Most of the existing research focuses on using the LiDAR-generated data to create a digital representation of an asset (sometimes through integration with other relevant data). For scenarios, where CPS are used to support and help realize business processes, the behavior of active agents is of crucial importance compared to monitoring a mostly “static” asset. It is for such cases that our DT conception offers contextual knowledge and stakeholder value. To that respect, the body of knowledge of subject orientation in the areas of CPS and behavior-centered DTs was enriched.
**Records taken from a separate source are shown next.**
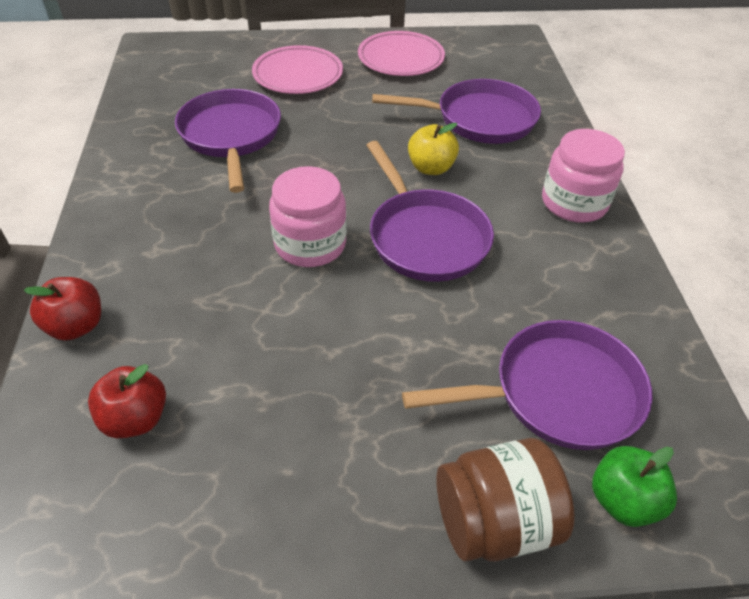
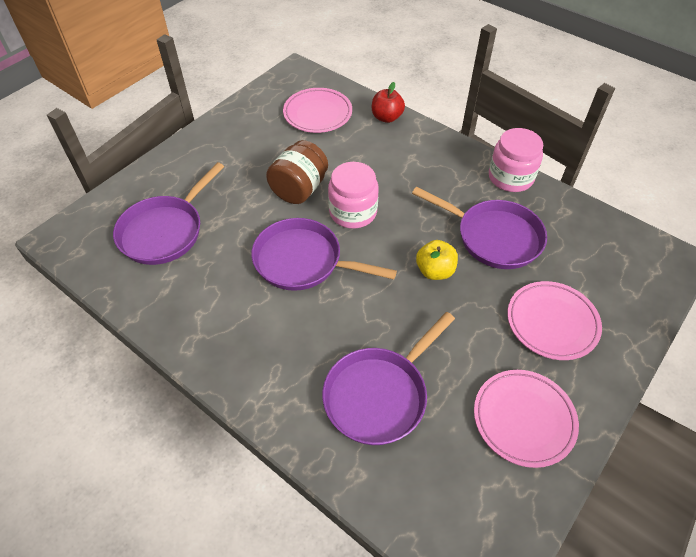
camera: 135 degrees right, 5 degrees up
red apple [88,364,166,438] -> pink plate [283,88,352,133]
yellow apple [408,123,459,175] -> yellow apple moved to [416,240,458,280]
brown jar [436,438,575,562] -> brown jar moved to [266,140,328,204]
pink jar [542,129,625,223] -> pink jar moved to [489,128,543,192]
green apple [592,446,677,527] -> none

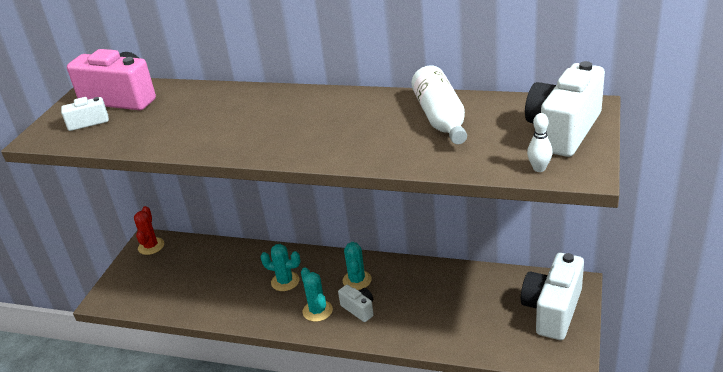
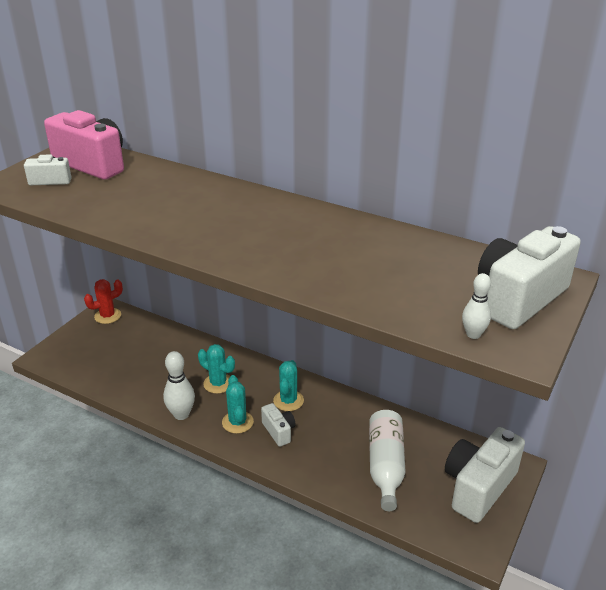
camera: 10 degrees right, 0 degrees up
red cactus [134,206,164,255] -> red cactus turned 45 degrees clockwise [84,279,123,324]
white bottle [411,65,467,144] -> white bottle moved to [369,410,406,511]
none -> white bowling pin [163,351,195,420]

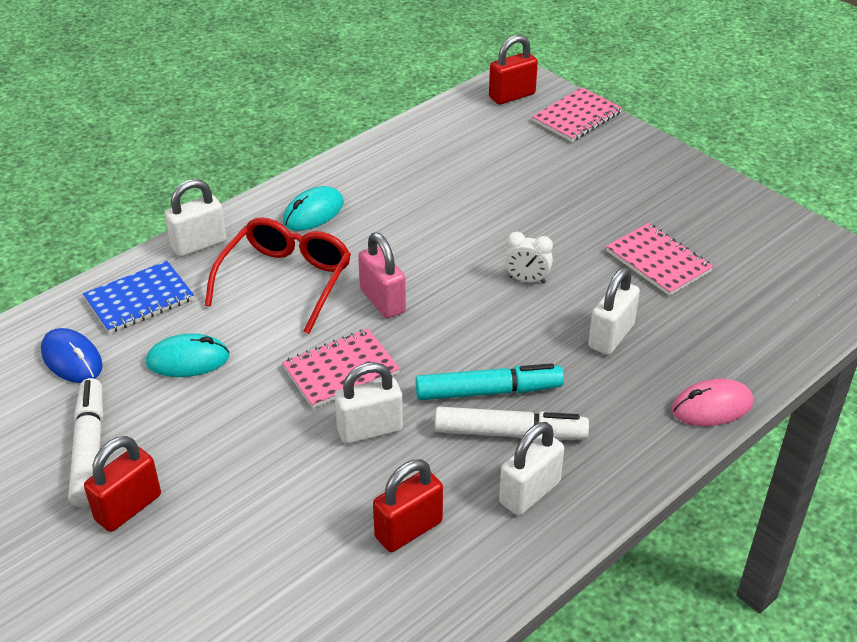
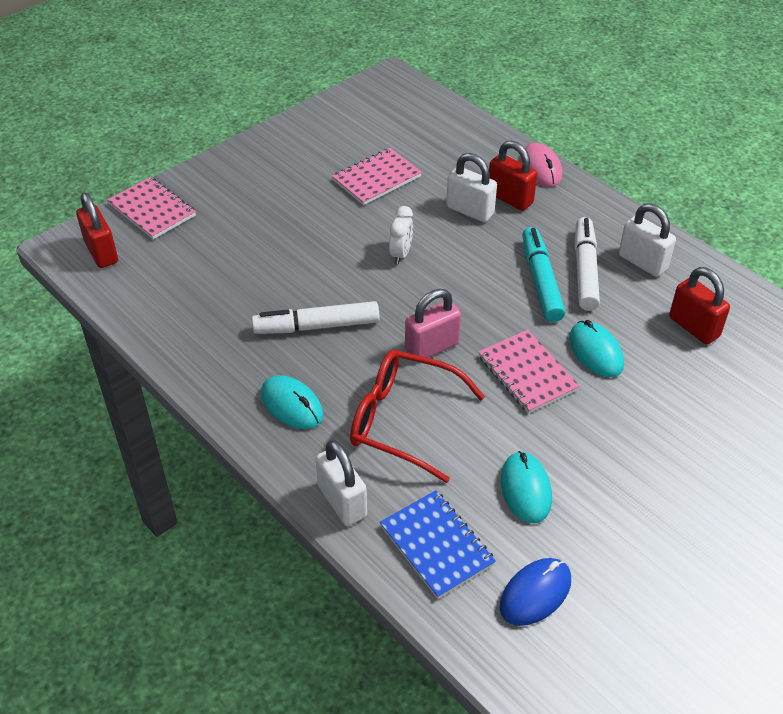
camera: 90 degrees left, 5 degrees up
white marker [68,378,103,507] -> white marker moved to [252,301,380,334]
red padlock [84,436,161,532] -> red padlock moved to [489,140,537,211]
white padlock [335,362,403,444] -> turquoise mouse [569,320,624,377]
Through examining existing methodologies for the creation of DTs, we also identified some shortcomings of our research in terms of the supported development scenario and automation support of methodological steps. A limitation of this work is that the proposed DT architecture, as presented conceptually, requires future work on implementation. Its efficacy for operational CPS scenarios needs to be evaluated involving process stakeholders from relevant application domains to provide empirical evidence. Potential for future research also exists with regard to the visualization of process model instances and the connected geo-spatial information. Extensions to subject-oriented run-time engines for this purpose are required to ensure a suitable presentation of DT information. Finally, support for automating the deployment of models in cyber-physical settings and establishing the required data exchange through subject-oriented run-time environments is a desirable feature to ease the adoption of the outlined concept. The adaption of automated process monitoring and mining techniques to the presented CPS context is also of interest to optimize and further develop systems and processes based on DT data.